=== The problem ===
Read through the material below and find each line that has the word "tunnel"; copy it.

=== Records shown ===
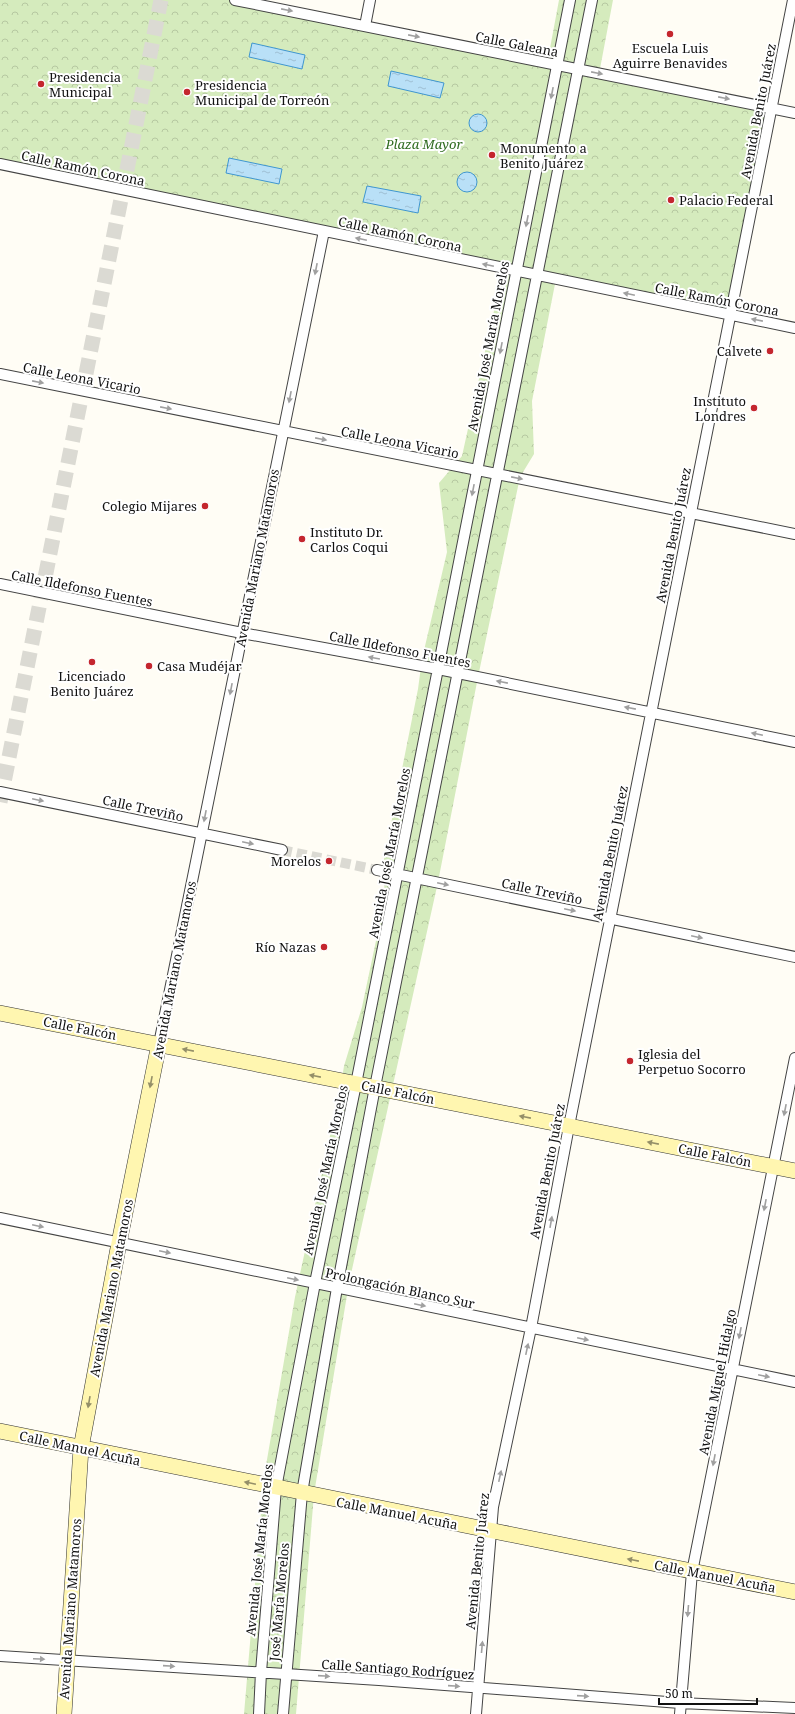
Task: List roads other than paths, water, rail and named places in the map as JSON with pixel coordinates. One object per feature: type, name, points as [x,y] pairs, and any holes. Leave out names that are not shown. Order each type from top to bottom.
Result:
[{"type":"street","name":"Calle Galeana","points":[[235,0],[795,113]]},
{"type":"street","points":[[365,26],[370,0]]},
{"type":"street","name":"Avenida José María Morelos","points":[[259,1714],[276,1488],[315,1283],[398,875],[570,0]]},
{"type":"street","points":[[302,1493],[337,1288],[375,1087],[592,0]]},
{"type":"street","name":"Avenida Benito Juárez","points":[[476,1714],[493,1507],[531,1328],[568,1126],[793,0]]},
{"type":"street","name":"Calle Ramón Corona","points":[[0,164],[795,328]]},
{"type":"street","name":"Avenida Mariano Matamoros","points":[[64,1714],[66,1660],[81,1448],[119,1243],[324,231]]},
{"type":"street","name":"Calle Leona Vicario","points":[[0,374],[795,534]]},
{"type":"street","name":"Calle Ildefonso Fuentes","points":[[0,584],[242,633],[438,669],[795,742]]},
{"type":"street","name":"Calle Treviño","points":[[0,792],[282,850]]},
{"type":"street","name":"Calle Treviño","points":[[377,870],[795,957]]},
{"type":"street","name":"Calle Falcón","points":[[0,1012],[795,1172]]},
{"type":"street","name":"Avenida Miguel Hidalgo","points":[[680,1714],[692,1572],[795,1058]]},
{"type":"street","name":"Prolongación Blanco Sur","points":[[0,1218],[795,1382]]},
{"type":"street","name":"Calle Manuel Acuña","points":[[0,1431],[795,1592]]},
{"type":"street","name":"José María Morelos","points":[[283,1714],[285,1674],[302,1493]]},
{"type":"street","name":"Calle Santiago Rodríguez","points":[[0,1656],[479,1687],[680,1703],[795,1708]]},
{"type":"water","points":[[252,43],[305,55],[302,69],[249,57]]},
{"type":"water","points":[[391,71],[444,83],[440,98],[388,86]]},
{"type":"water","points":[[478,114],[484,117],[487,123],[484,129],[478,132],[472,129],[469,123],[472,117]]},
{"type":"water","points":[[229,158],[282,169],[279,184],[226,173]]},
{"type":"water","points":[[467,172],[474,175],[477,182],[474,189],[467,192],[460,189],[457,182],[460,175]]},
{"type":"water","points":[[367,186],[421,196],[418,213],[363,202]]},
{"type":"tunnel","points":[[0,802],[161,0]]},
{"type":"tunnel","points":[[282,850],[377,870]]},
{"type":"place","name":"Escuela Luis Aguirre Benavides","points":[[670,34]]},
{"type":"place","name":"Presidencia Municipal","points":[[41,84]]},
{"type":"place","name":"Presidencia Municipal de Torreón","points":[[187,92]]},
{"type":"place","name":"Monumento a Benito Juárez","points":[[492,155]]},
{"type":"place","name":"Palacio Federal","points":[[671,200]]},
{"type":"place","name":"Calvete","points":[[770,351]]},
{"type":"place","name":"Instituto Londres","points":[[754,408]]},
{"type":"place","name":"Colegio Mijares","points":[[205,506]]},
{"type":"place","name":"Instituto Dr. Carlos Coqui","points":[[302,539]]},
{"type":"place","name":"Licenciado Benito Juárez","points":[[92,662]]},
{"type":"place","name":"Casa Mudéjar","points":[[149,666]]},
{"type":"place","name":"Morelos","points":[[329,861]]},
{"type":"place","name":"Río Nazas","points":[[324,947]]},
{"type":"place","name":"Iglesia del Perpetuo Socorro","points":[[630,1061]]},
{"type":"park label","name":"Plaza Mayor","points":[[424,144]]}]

--

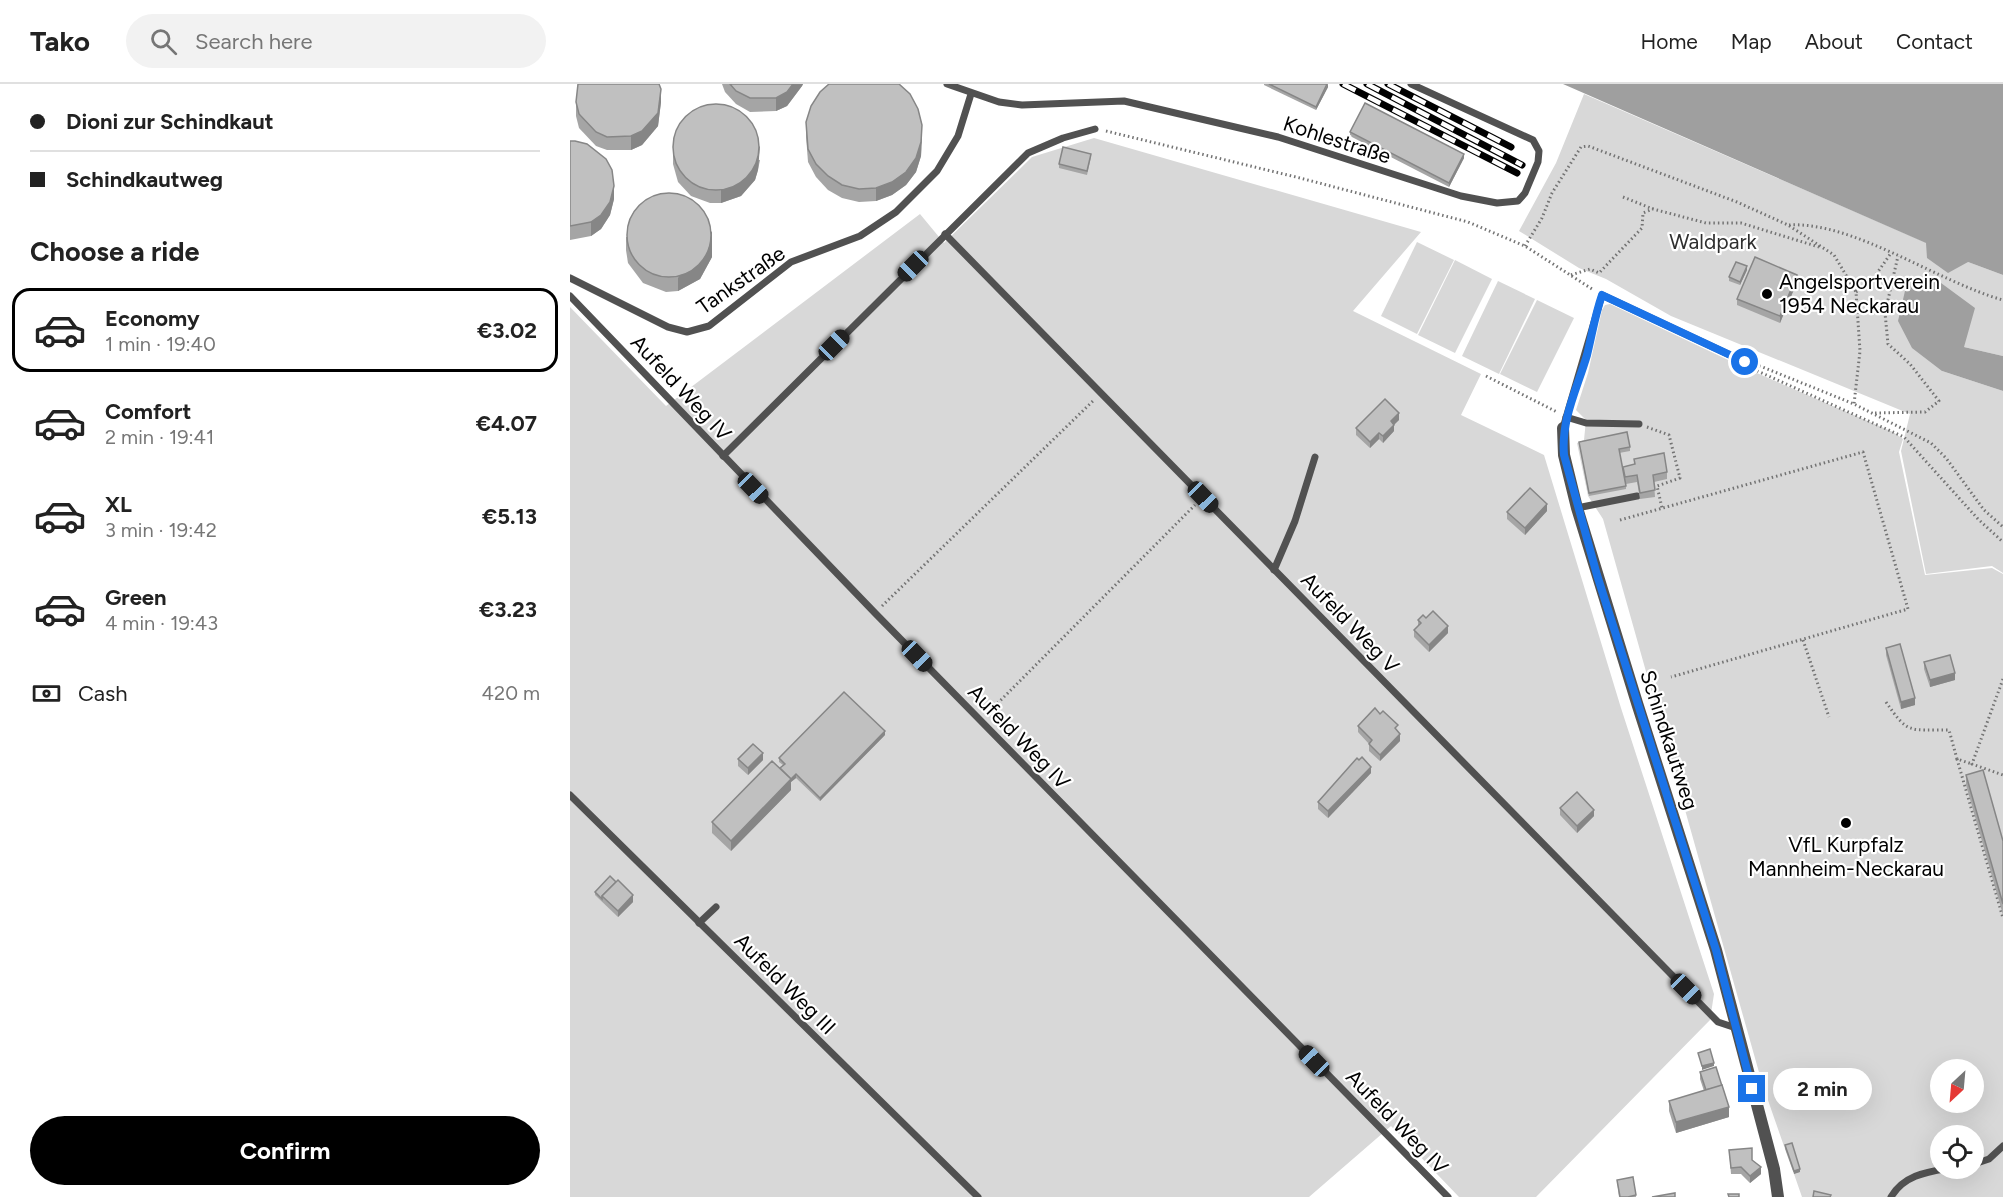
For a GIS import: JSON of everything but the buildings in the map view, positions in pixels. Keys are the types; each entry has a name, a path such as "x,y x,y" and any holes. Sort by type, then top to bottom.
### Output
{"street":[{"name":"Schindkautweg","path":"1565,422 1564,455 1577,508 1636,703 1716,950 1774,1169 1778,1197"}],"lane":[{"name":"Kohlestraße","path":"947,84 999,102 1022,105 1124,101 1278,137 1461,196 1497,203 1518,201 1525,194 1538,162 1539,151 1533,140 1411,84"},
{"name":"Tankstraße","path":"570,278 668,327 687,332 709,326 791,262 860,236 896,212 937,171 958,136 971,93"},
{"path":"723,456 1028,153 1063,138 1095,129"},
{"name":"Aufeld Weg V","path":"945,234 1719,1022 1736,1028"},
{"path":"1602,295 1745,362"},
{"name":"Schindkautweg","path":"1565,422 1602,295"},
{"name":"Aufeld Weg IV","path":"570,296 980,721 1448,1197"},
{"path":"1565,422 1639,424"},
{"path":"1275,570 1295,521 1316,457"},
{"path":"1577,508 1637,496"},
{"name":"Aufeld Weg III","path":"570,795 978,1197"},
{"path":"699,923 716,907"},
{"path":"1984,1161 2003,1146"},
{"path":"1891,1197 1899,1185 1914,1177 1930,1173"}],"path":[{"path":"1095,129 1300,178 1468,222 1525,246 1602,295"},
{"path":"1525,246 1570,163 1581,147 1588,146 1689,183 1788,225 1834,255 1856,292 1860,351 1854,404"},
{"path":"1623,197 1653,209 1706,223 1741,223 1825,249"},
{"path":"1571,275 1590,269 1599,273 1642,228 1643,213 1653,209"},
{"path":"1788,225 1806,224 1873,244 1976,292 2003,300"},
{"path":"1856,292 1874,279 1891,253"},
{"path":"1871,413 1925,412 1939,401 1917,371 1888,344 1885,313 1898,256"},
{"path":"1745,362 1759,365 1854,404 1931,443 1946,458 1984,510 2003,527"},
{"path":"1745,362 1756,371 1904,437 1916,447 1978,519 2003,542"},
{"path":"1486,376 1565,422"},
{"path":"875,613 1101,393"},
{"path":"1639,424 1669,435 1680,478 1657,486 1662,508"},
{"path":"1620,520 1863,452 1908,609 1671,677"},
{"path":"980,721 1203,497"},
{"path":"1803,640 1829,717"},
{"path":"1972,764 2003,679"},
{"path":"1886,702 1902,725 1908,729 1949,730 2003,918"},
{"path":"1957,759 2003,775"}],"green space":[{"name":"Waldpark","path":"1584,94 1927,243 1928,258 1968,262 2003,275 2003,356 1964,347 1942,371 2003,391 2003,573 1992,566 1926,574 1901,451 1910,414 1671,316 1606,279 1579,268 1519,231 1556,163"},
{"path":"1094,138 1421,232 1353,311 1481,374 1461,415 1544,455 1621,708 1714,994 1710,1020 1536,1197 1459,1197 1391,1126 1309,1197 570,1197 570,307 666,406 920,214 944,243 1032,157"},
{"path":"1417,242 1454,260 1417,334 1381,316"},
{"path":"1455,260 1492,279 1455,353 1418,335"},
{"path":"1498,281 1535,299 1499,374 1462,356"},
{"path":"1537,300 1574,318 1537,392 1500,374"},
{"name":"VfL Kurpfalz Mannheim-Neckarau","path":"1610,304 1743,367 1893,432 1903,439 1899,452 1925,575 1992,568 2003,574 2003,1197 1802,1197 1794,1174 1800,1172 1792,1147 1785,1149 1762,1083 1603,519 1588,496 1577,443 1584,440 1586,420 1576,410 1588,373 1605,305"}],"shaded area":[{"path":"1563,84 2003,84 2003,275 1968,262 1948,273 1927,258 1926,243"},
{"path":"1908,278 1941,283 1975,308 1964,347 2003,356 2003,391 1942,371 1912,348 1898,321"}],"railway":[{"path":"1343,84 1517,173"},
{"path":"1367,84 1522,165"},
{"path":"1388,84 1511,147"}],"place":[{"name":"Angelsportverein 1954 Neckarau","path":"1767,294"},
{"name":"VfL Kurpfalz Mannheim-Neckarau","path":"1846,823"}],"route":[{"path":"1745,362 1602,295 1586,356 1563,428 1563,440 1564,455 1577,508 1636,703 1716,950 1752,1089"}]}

=== The answer ===
{"type":"tunnel","points":[[0,802],[161,0]]},
{"type":"tunnel","points":[[282,850],[377,870]]},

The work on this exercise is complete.